Investments and Innovation: The US’s Bigger Step

Investments and Innovation: The US’s Bigger Step

The alarms about the European Union’s economic competitiveness have been largely overestimated until now. The European economy has grown – in real terms and at a constant exchange rate – over the last ten years almost at the same pace as the United States, which is truly booming. The income difference between the two sides of the Atlantic is largely explained by Americans working more than Europeans. However, the defeatist statistics, also published by prestigious international media, have been refuted by more careful analyses. But this does not mean it will continue like this in the future. On the contrary, if we look towards the future of Europe, we can spot some alarms on the horizon.

The US’s lead over the EU in investments
Since the Great Financial Crisis of 2008, there has been a real gap between the investment capacity of the European Union and the United States. Although growing, the share of the European Union’s GDP devoted to investments – excluding those for residential real estate – leaves about one percentage point of GDP behind each year compared to what happens on the other side of the Atlantic. This represents an annual gap of over 250 billion euros. The EIB, the European Investment Bank, tells us where this deficiency is concentrated: “the gap is conditioned by higher US investments in machinery, components, and innovation, especially in the Information Technology sector and in the development of patents by the public sector and defense.”

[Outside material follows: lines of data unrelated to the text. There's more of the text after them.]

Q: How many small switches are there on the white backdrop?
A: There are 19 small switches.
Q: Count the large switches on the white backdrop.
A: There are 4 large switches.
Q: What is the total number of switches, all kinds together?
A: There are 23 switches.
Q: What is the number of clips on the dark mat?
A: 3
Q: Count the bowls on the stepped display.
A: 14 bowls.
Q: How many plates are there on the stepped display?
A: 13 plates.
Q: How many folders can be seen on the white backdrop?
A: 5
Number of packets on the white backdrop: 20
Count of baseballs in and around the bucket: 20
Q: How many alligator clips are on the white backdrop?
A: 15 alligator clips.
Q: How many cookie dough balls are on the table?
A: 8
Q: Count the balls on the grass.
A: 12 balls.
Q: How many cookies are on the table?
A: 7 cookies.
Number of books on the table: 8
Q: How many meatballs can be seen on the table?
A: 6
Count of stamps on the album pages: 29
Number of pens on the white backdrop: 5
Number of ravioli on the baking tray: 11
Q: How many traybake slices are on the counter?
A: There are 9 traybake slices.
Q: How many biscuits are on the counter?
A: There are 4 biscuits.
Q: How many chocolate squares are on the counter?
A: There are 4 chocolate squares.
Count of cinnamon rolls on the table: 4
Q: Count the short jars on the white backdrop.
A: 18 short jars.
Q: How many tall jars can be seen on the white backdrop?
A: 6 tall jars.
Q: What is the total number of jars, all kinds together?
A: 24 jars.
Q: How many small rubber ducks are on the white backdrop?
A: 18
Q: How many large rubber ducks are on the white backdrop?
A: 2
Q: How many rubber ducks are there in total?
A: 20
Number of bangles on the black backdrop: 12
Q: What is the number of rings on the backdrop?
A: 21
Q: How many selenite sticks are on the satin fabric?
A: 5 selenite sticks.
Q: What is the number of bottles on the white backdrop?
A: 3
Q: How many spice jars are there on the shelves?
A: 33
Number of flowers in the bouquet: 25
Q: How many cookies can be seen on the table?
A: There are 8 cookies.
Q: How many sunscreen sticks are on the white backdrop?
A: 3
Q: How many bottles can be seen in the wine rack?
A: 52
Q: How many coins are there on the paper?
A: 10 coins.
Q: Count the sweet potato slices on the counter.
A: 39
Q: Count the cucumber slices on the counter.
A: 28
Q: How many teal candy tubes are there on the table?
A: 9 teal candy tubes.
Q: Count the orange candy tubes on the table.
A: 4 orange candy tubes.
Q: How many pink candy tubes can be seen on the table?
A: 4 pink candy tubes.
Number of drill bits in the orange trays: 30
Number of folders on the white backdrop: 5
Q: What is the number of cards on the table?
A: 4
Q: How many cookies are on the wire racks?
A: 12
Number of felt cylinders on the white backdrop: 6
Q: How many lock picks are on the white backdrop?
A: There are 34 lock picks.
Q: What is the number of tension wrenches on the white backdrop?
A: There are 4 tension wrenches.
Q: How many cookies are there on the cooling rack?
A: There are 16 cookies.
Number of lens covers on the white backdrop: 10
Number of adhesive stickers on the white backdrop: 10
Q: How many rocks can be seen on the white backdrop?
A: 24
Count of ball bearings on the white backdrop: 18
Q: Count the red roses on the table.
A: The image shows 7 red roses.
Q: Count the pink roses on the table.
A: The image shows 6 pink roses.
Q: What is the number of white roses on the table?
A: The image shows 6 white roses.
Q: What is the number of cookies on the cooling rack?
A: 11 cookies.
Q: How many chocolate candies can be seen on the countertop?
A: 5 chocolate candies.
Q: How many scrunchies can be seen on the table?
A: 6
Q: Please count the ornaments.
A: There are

European companies are less inclined towards innovation compared to American ones. It is always the EIB that denounces a lack of use of advanced digital technologies compared to their US counterparts: a gap that today is narrowing, but until the pandemic had reached even 11 percentage points. And if we look at technologies still in the development and adoption phase, in the US more than one company out of two is ready to introduce one, while in the European Union the share drops to 39 percent. Even the European frontier of artificial intelligence seems backward compared to the American one. Without mentioning the case of Mistral AI, which had to ally with the US giant Microsoft to access the technologies and funding it aspires to accelerate its growth, last year the American companies that made use of big data analytics and artificial intelligence increased by a quarter, while in Europe they remained stagnant.

Tight public budget and spread on private capital
These are worrying trends given the challenges Europe must face. Decarbonization, deglobalization, and generative artificial intelligence are three fronts that even taken individually would make the continent’s knees shake. The months-long debate on updating the community budget has made it clear how short the blanket is: member states have directed some tens of billions of euros to help Ukraine invaded by Russia, while the funds for the climate and digital transition have been left with crumbs. And the protests of farmers, the European delay on generative artificial intelligence, and the brake on German debt are already increasing pressure, just when the reformed Stability Pact comes back into force.

This is why the attention of policymakers focuses on private capitals. And in particular on the union of the capital market, still to be completed regarding supervision, taxation, and insolvency. The European Union boasts an economic space and an internal market that allow it to impose regulations often adopted as the gold standard also in the rest of the world. But without common rules, debt, and fiscal instruments, European companies will continue to have to pay a premium on financing compared to American ones and will have fewer incentives to aggregate. And this means fewer investments, and less innovation.